Who has authority to make medical or financial decisions if no power of attorney has been assigned?

1 answer | Last updated: Sep 14, 2017
A fellow caregiver asked...

My dad went into Cardiac Arrest and is on a ventilator. To my knowledge, being as though I'm his only child, do I have say in what goes on financially and medically or can his brother take over and make decisions without discussing it with me? Neither one of us has POA over my father.

Expert Answers

Barbara Repa, a Caring.com senior editor, is an attorney, a journalist specializing in aging issues, and the author of Your Rights in the Workplace (Nolo), now in its 10th edition.

Your situation underscores the importance of having a signed power of attorney or advance directive in place and the confusion and hurt that can occur without one. But you know that—and the best we may be able to do is take a lesson for ourselves and be prepared.

Medical authorities are supposed to consult close family members for advice and direction if there is no advance directive in place. Both you and your uncle would qualify as “close family members.”

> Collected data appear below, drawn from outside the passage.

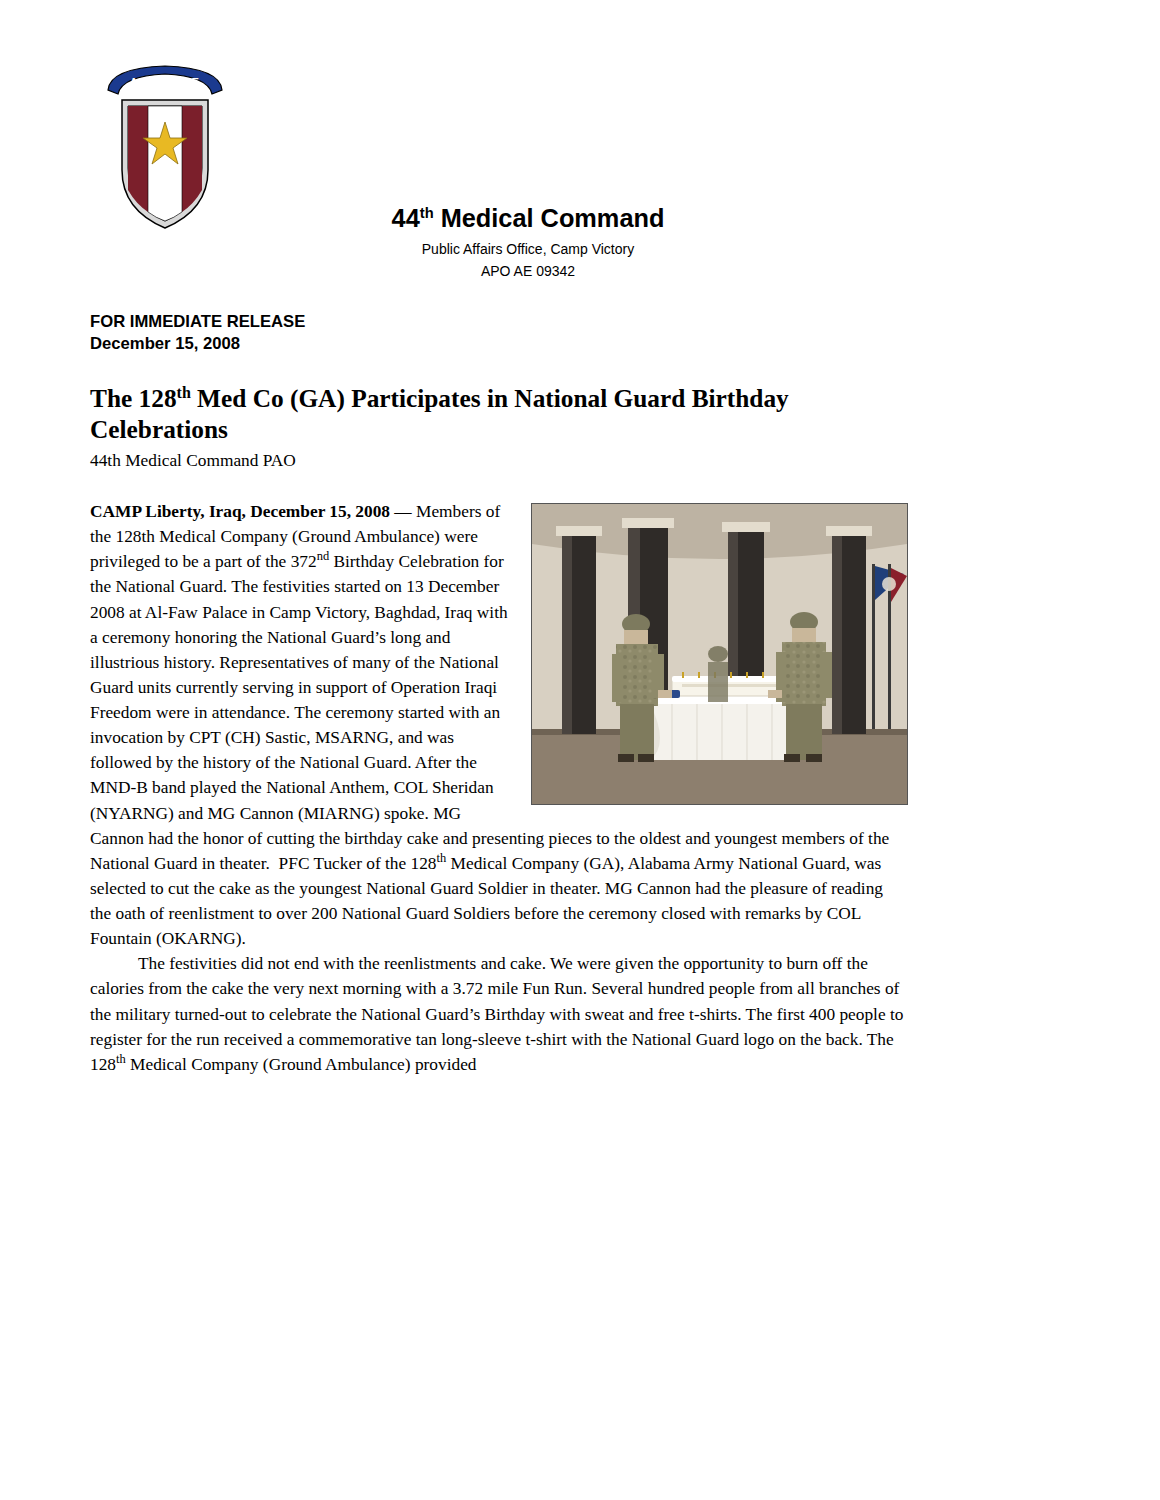AIRBORNE
44th Medical Command
Public Affairs Office, Camp Victory
APO AE 09342
FOR IMMEDIATE RELEASE
December 15, 2008
The 128th Med Co (GA) Participates in National Guard Birthday Celebrations
44th Medical Command PAO
CAMP Liberty, Iraq, December 15, 2008 — Members of the 128th Medical Company (Ground Ambulance) were privileged to be a part of the 372nd Birthday Celebration for the National Guard. The festivities started on 13 December 2008 at Al-Faw Palace in Camp Victory, Baghdad, Iraq with a ceremony honoring the National Guard’s long and illustrious history. Representatives of many of the National Guard units currently serving in support of Operation Iraqi Freedom were in attendance. The ceremony started with an invocation by CPT (CH) Sastic, MSARNG, and was followed by the history of the National Guard. After the MND-B band played the National Anthem, COL Sheridan (NYARNG) and MG Cannon (MIARNG) spoke. MG Cannon had the honor of cutting the birthday cake and presenting pieces to the oldest and youngest members of the National Guard in theater. PFC Tucker of the 128th Medical Company (GA), Alabama Army National Guard, was selected to cut the cake as the youngest National Guard Soldier in theater. MG Cannon had the pleasure of reading the oath of reenlistment to over 200 National Guard Soldiers before the ceremony closed with remarks by COL Fountain (OKARNG).
The festivities did not end with the reenlistments and cake. We were given the opportunity to burn off the calories from the cake the very next morning with a 3.72 mile Fun Run. Several hundred people from all branches of the military turned-out to celebrate the National Guard’s Birthday with sweat and free t-shirts. The first 400 people to register for the run received a commemorative tan long-sleeve t-shirt with the National Guard logo on the back. The 128th Medical Company (Ground Ambulance) provided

The reality is often that the doctors will listen first and most to the family member who is the most assertive. And some hospitals even have a policy of dealing with only one family member for help in directing medical care decisions. While it may not feel fair to have such important decisions turn on personality quirks, that is often the truth of the matter.

Try reasoning with your uncle, emphasizing how important you feel it is to be consulted and included. If your plea falls on deaf ears, consult the hospital’s patient representative or ombudsperson, who should be able to intervene or help reach a more suitable arrangement.